City of London has made good use of this facility and has accumulated significant distributable reserves to back up the strong underlying cash flows from its portfolio. This gives the Board confidence that it will be able to increase the total annual dividend for the 58th year in a row.
Portfolio and outlook
Longstanding manager Job Curtis, who has been in place since 1991, has put together a diversified portfolio of 84 holdings. The vast majority of the £2bn of assets are invested in the UK (83.5%), although he has taken advantage of the flexible mandate to commit the rest to various other developed markets.3
City of London Investment Trust – top 10 holdings
Source: Fidelity International, 31.3.24
Curtis says that two-thirds of revenues earned by companies that they are invested in come from overseas, which provides useful diversification, but there is also considerable uncertainty for the global economy and elevated geopolitical tensions.

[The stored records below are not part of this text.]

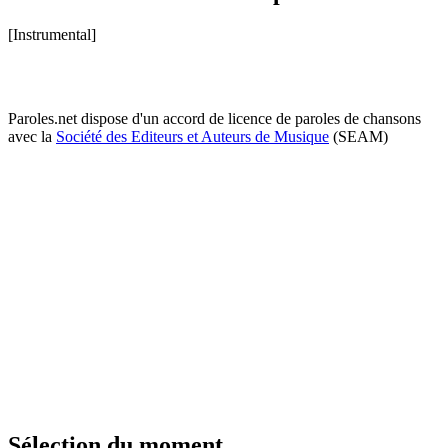
[Instrumental]
Paroles.net dispose d'un accord de licence de paroles de chansons
avec la
Société des Editeurs et Auteurs de Musique
(SEAM)
Sélection du moment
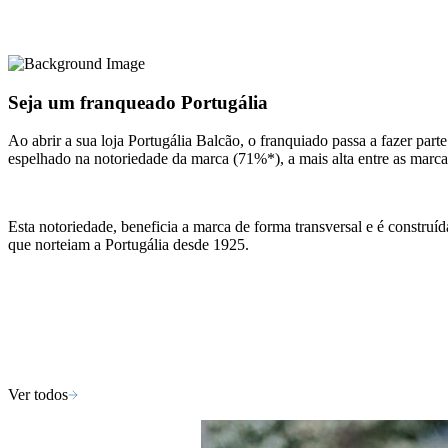
Seja um franqueado Portugália
Ao abrir a sua loja Portugália Balcão, o franquiado passa a fazer pa
espelhado na notoriedade da marca (71%*), a mais alta entre as marca
Esta notoriedade, beneficia a marca de forma transversal e é construí
que norteiam a Portugália desde 1925.
Ver todos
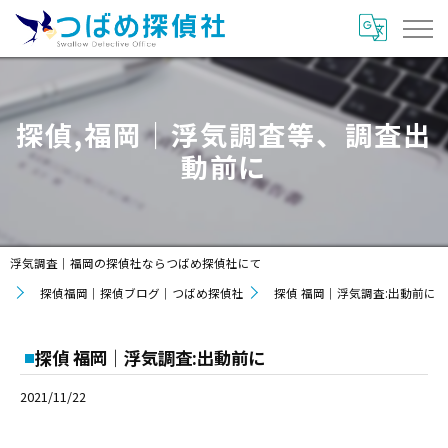
探偵,福岡｜浮気調査等、調査出
動前に
浮気調査｜福岡の探偵社ならつばめ探偵社にて
探偵福岡｜探偵ブログ｜つばめ探偵社
探偵 福岡｜浮気調査:出動前に
探偵 福岡｜浮気調査:出動前に
2021/11/22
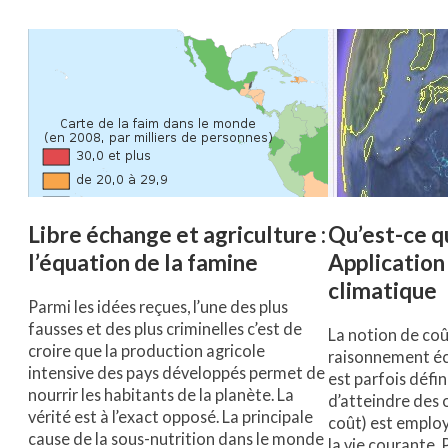
Libre échange et agriculture :
Qu’est-ce qu
l’équation de la famine
Applicatio
climatique
Parmi les idées reçues, l’une des plus
fausses et des plus criminelles c’est de
La notion de coû
croire que la production agricole
raisonnement é
intensive des pays développés permet de
est parfois défi
nourrir les habitants de la planète. La
d’atteindre des 
vérité est à l’exact opposé. La principale
coût) est emplo
cause de la sous-nutrition dans le monde
la vie courante. 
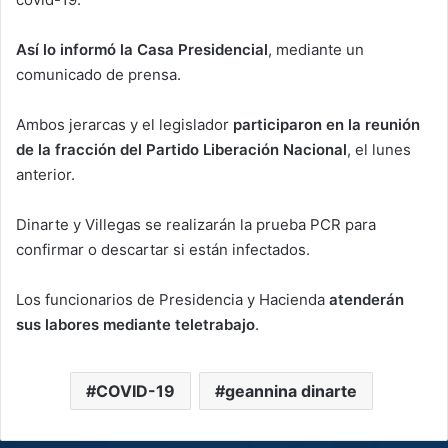
Así lo informó la Casa Presidencial
, mediante un
comunicado de prensa.
Ambos jerarcas y el legislador
participaron en la reunión
de la fracción del Partido Liberación Nacional
, el lunes
anterior.
Dinarte y Villegas se realizarán la prueba PCR para
confirmar o descartar si están infectados.
Los funcionarios de Presidencia y Hacienda
atenderán
sus labores mediante teletrabajo
.
COVID-19
geannina dinarte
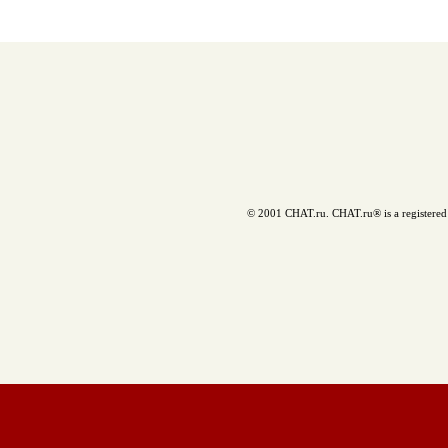
© 2001 CHAT.ru. CHAT.ru® is a registered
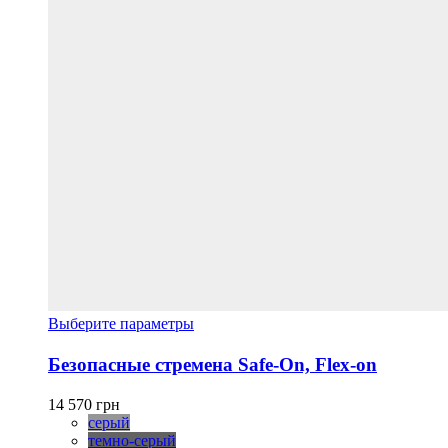
Этот
Выберите параметры
товар
имеет
Безопасные стремена Safe-On, Flex-on
несколько
вариаций.
14 570
грн
Опции
серый
можно
темно-серый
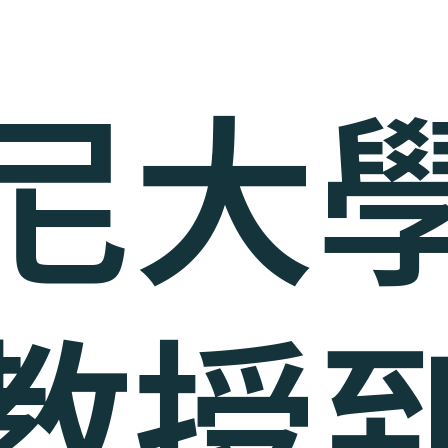
尼大
教授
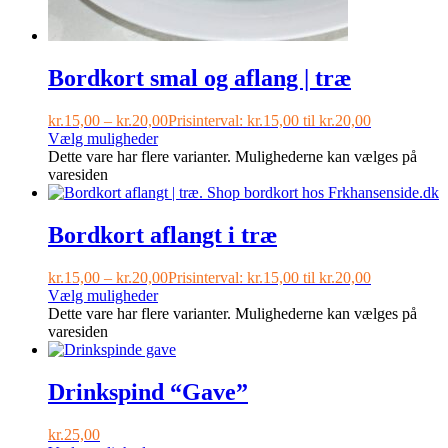
Bordkort smal og aflang | træ
kr.
15,00
–
kr.
20,00
Prisinterval: kr.15,00 til kr.20,00
Vælg muligheder
Dette vare har flere varianter. Mulighederne kan vælges på
varesiden
Bordkort aflangt i træ
kr.
15,00
–
kr.
20,00
Prisinterval: kr.15,00 til kr.20,00
Vælg muligheder
Dette vare har flere varianter. Mulighederne kan vælges på
varesiden
Drinkspind “Gave”
kr.
25,00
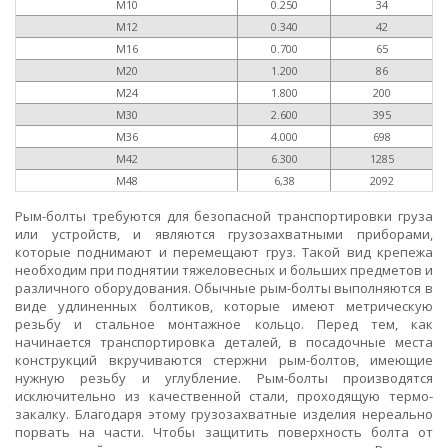
M10
0.250
34
M12
0.340
42
M16
0.700
65
M20
1.200
86
M24
1.800
200
M30
2.600
395
M36
4.000
698
M42
6.300
1285
M48
6,38
2092
Рым-болты требуются для безопасной транспортировки груза
или устройств, и являются грузозахватными приборами,
которые поднимают и перемещают груз. Такой вид крепежа
необходим при поднятии тяжеловесных и больших предметов и
различного оборудования. Обычные рым-болты выполняются в
виде удлиненных болтиков, которые имеют метрическую
резьбу и стальное монтажное кольцо. Перед тем, как
начинается транспортировка деталей, в посадочные места
конструкций вкручиваются стержни рым-болтов, имеющие
нужную резьбу и углубление. Рым-болты производятся
исключительно из качественной стали, проходящую термо-
закалку. Благодаря этому грузозахватные изделия нереально
порвать на части. Чтобы защитить поверхность болта от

“Nonetheless, we think the valuation of UK equities looks compelling compared to their equivalents overseas, possibly due to the low allocation from domestic, institutional investors. In particular, the dividend yield of UK equities is attractive relative to the main alternatives.”
Performance and dividends
City of London aims to provide long-term growth in income and capital. Over the last 10 years it has generated an NAV total return of 68%, which is 5% ahead of the FTSE All-Share benchmark.4 Please remember past performance is not a reliable indicator of future returns.